QR codes are those strange little black and white patterned squares that are designed to provide smartphone users with promotion details by linking them to a website just by a quick scan. Code readers are freely available to download for all smartphones these days.
Similar to barcodes at a supermarket, these codes offer companies the opportunity to instantly communicate with consumers. So, how do they do this?
Quick Response (QR) codes contain information from digital or printed media and instantly put it in to your mobile just by a quick scan. Simple, right? Not exactly. These little squares hide a big secret...
A quick question: can you tell which of these codes links to the official Pepsi website?

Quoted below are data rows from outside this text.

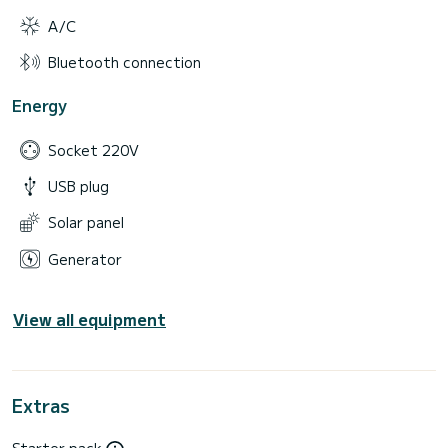
A/C
Bluetooth connection
Energy
Socket 220V
USB plug
Solar panel
Generator
View all equipment
Extras
Starter pack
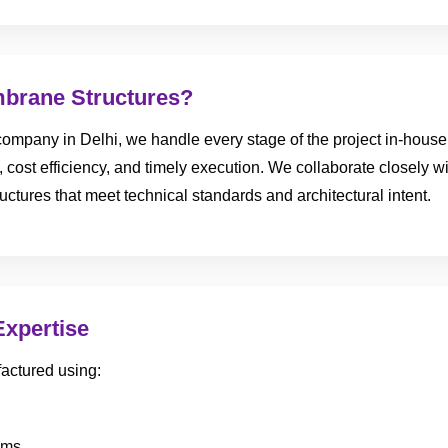
brane Structures?
ompany in Delhi, we handle every stage of the project in-house, 
, cost efficiency, and timely execution. We collaborate closely wi
uctures that meet technical standards and architectural intent.
Expertise
actured using:
ems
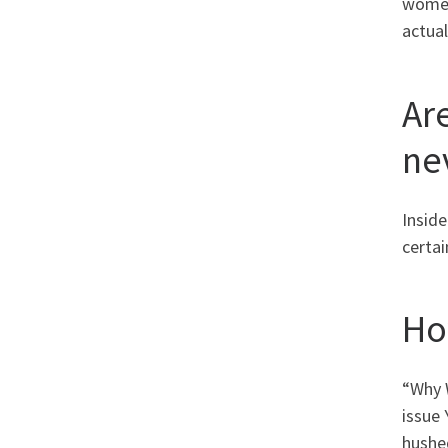
women
actual
Ar
ne
Inside
certai
Ho
“Why 
issue 
hushe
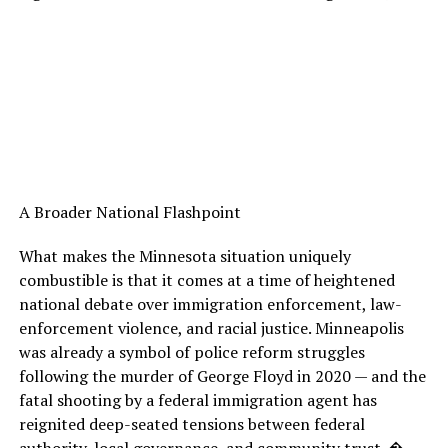
A Broader National Flashpoint
What makes the Minnesota situation uniquely
combustible is that it comes at a time of heightened
national debate over immigration enforcement, law-
enforcement violence, and racial justice. Minneapolis
was already a symbol of police reform struggles
following the murder of George Floyd in 2020 — and the
fatal shooting by a federal immigration agent has
reignited deep-seated tensions between federal
authority, local governance, and community trust. �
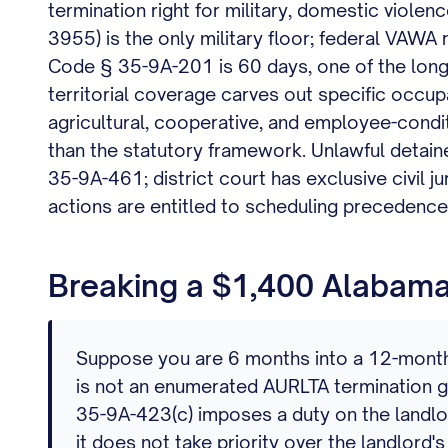
termination right for military, domestic violenc
3955) is the only military floor; federal VAWA
Code § 35-9A-201 is 60 days, one of the longe
territorial coverage carves out specific occup
agricultural, cooperative, and employee-cond
than the statutory framework. Unlawful detaine
35-9A-461; district court has exclusive civil j
actions are entitled to scheduling precedence 
Breaking a $1,400 Alabama 
Suppose you are 6 months into a 12-month l
is not an enumerated AURLTA termination gr
35-9A-423(c) imposes a duty on the landlord 
it does not take priority over the landlord's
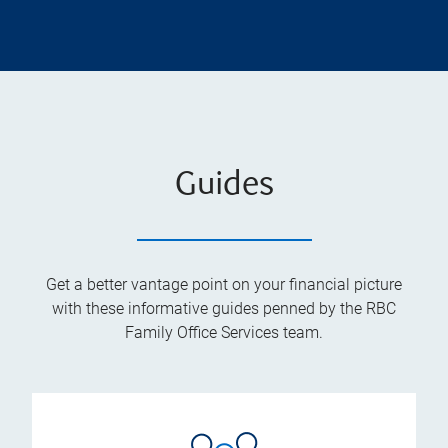
Guides
Get a better vantage point on your financial picture
with these informative guides penned by the RBC
Family Office Services team.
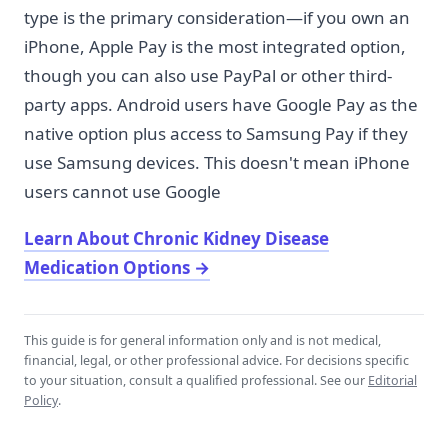
type is the primary consideration—if you own an
iPhone, Apple Pay is the most integrated option,
though you can also use PayPal or other third-
party apps. Android users have Google Pay as the
native option plus access to Samsung Pay if they
use Samsung devices. This doesn't mean iPhone
users cannot use Google
Learn About Chronic Kidney Disease
Medication Options
→
This guide is for general information only and is not medical,
financial, legal, or other professional advice. For decisions specific
to your situation, consult a qualified professional. See our
Editorial
Policy
.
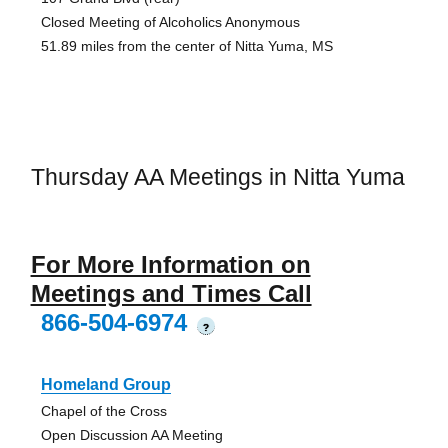
Closed Meeting of Alcoholics Anonymous
51.89 miles from the center of Nitta Yuma, MS
Thursday AA Meetings in Nitta Yuma
For More Information on
Meetings and Times Call
866-504-6974
?
Homeland Group
Chapel of the Cross
Open Discussion AA Meeting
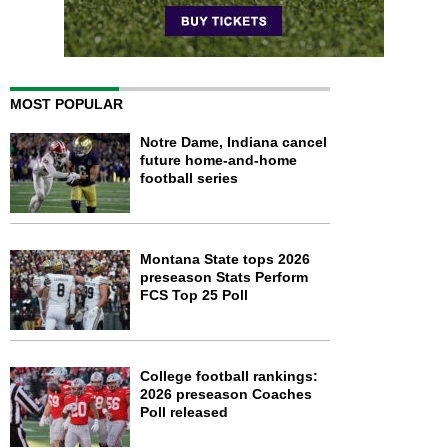
MOST POPULAR
Notre Dame, Indiana cancel
future home-and-home
football series
Montana State tops 2026
preseason Stats Perform
FCS Top 25 Poll
College football rankings:
2026 preseason Coaches
Poll released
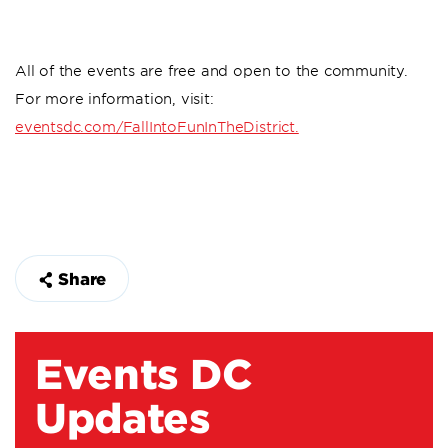
All of the events are free and open to the community.
For more information, visit:
eventsdc.com/FallIntoFunInTheDistrict.
Share
Events DC
Updates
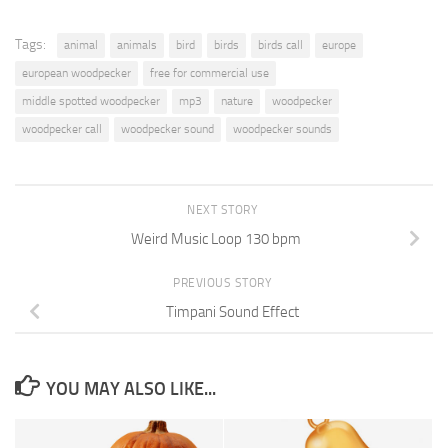
Tags:
animal
animals
bird
birds
birds call
europe
european woodpecker
free for commercial use
middle spotted woodpecker
mp3
nature
woodpecker
woodpecker call
woodpecker sound
woodpecker sounds
NEXT STORY
Weird Music Loop 130 bpm
PREVIOUS STORY
Timpani Sound Effect
YOU MAY ALSO LIKE...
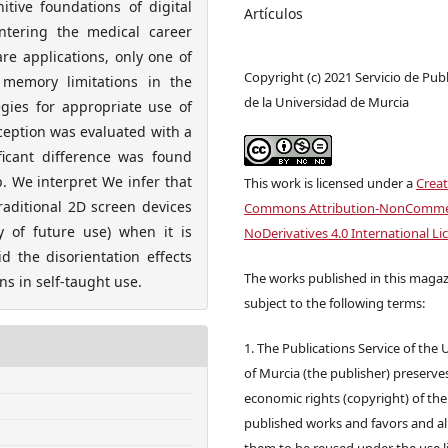
itive foundations of digital
Artículos
ntering the medical career
re applications, only one of
Copyright (c) 2021 Servicio de Pub
 memory limitations in the
de la Universidad de Murcia
gies for appropriate use of
rception was evaluated with a
icant difference was found
. We interpret We infer that
This work is licensed under a
Creat
raditional 2D screen devices
Commons Attribution-NonCommer
ty of future use) when it is
NoDerivatives 4.0 International Li
d the disorientation effects
The works published in this magaz
ns in self-taught use.
subject to the following terms:
1. The Publications Service of the 
of Murcia (the publisher) preserve
economic rights (copyright) of the
published works and favors and a
them to be reused under the use l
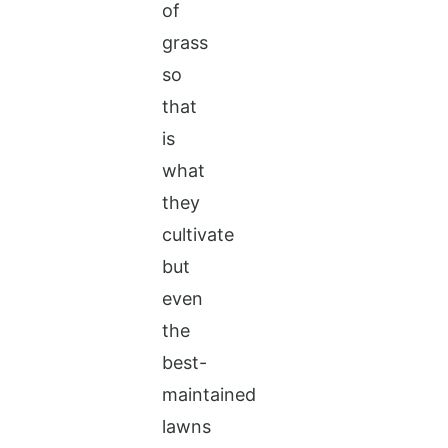
of
grass
so
that
is
what
they
cultivate
but
even
the
best-
maintained
lawns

Not a clue? Tricky isn’t it! (Answer: it’s the one on the right)
The general design behind QR codes makes it impossible to distinguish one from another just by looking at them. So, this means that anyone anywhere can replace legitimate codes for brands with codes that could potentially charge you for the scan.
The consequences of scanning corrupt QRs include nasty viruses, malware or malicious codes that record your personal information, your location and your bank account numbers.
Corrupt QRs are everywhere! e-Criminals are fooling users into scanning bad QR codes by putting stickers over an advertisement's legitimate QR code. They’re also printing up fake ads and flyers, and posting them around local communities with tempting headlines.
Our advice: common sense is the best defence. Don't scan just any old QR codes. If you have to ask yourself who might have made this code then it's best to leave it alone, even if you miss out on a dodgy discount.